- [Goal of the exercise] In the data, extract each line that holds the string "Left".

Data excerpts
-*-

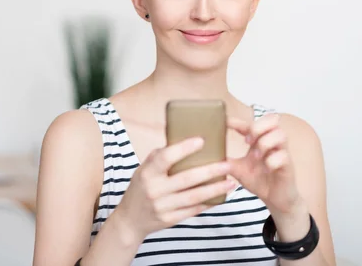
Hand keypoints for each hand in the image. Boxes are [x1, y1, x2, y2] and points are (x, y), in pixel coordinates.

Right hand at [113, 137, 235, 240]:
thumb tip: (181, 142)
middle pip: (186, 178)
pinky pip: (193, 210)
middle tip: (227, 164)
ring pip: (194, 196)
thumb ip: (159, 157)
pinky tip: (220, 197)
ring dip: (215, 189)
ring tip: (231, 182)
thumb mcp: (143, 170)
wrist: (130, 219)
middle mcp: (154, 189)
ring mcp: (162, 206)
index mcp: (147, 173)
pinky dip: (208, 203)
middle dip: (210, 171)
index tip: (201, 141)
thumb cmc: (140, 188)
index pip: (166, 158)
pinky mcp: (169, 220)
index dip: (183, 149)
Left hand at [227, 114, 303, 216]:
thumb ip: (226, 161)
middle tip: (247, 140)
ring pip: (280, 135)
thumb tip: (207, 156)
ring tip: (256, 156)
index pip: (249, 124)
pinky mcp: (288, 166)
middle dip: (258, 126)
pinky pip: (284, 156)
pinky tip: (267, 167)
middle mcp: (272, 143)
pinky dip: (273, 160)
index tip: (224, 122)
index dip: (237, 121)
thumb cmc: (259, 180)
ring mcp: (281, 153)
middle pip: (273, 119)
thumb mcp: (238, 169)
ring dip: (266, 143)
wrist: (275, 199)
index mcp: (259, 141)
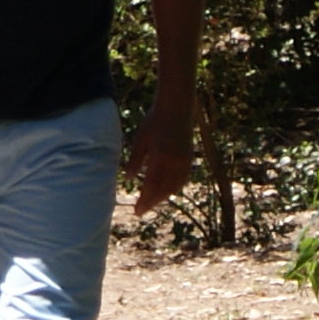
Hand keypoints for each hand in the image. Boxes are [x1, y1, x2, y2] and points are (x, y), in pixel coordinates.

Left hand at [126, 93, 196, 216]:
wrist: (176, 108)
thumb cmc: (154, 121)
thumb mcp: (140, 139)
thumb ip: (135, 160)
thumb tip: (129, 178)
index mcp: (160, 157)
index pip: (151, 186)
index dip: (144, 200)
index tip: (137, 211)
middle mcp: (174, 162)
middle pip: (163, 190)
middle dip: (152, 202)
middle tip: (141, 211)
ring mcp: (184, 161)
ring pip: (174, 186)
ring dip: (163, 196)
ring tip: (152, 202)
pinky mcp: (189, 159)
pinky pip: (182, 179)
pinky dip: (174, 188)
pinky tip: (167, 191)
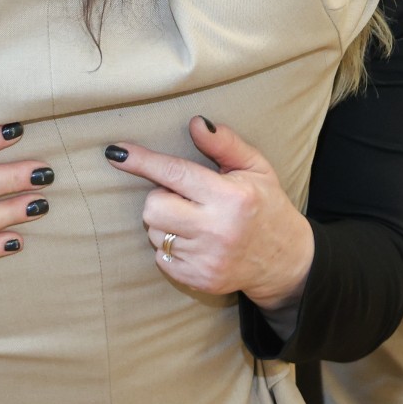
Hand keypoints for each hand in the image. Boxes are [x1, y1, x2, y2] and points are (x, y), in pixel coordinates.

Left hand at [106, 117, 313, 311]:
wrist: (285, 260)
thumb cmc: (266, 204)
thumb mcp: (255, 167)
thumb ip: (224, 144)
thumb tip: (195, 123)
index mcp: (231, 196)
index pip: (175, 173)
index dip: (143, 161)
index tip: (116, 152)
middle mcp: (217, 230)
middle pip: (153, 207)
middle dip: (160, 197)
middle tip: (183, 197)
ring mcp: (207, 260)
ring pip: (154, 233)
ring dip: (165, 223)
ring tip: (193, 221)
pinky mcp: (200, 280)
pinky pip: (161, 259)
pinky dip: (170, 247)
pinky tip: (194, 242)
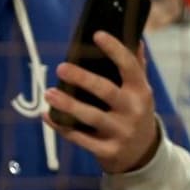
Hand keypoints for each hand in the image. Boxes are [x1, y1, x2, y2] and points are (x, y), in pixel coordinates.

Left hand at [47, 31, 161, 174]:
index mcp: (141, 91)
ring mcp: (121, 132)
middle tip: (60, 68)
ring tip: (49, 93)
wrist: (142, 155)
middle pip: (106, 91)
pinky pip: (80, 138)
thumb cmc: (134, 112)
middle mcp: (133, 111)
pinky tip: (47, 115)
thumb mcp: (140, 91)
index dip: (115, 50)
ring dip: (68, 105)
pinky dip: (62, 126)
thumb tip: (136, 39)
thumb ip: (136, 66)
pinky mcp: (108, 150)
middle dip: (83, 79)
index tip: (97, 35)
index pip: (130, 67)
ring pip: (91, 117)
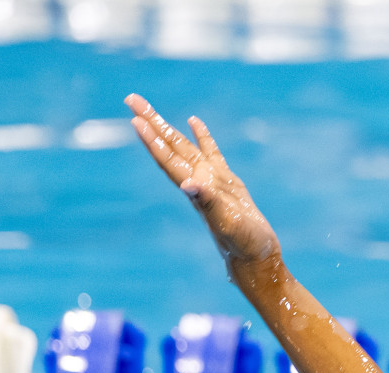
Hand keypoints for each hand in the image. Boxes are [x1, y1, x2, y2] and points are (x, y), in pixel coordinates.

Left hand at [126, 93, 279, 267]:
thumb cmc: (243, 244)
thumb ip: (209, 202)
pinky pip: (210, 153)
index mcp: (195, 190)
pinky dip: (202, 136)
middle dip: (151, 123)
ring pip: (184, 147)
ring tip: (149, 109)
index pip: (168, 159)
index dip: (152, 139)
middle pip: (169, 147)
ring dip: (167, 128)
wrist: (257, 258)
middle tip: (131, 98)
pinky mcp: (228, 183)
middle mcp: (197, 182)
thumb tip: (189, 184)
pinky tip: (194, 121)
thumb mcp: (227, 222)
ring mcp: (212, 181)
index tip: (135, 118)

-*-

- [Response]
Left hand at [227, 114, 303, 216]:
Left hand at [126, 93, 196, 216]:
Left hand at [106, 117, 313, 311]:
Left hand at [47, 31, 161, 174]:
Left hand at [126, 93, 279, 267]:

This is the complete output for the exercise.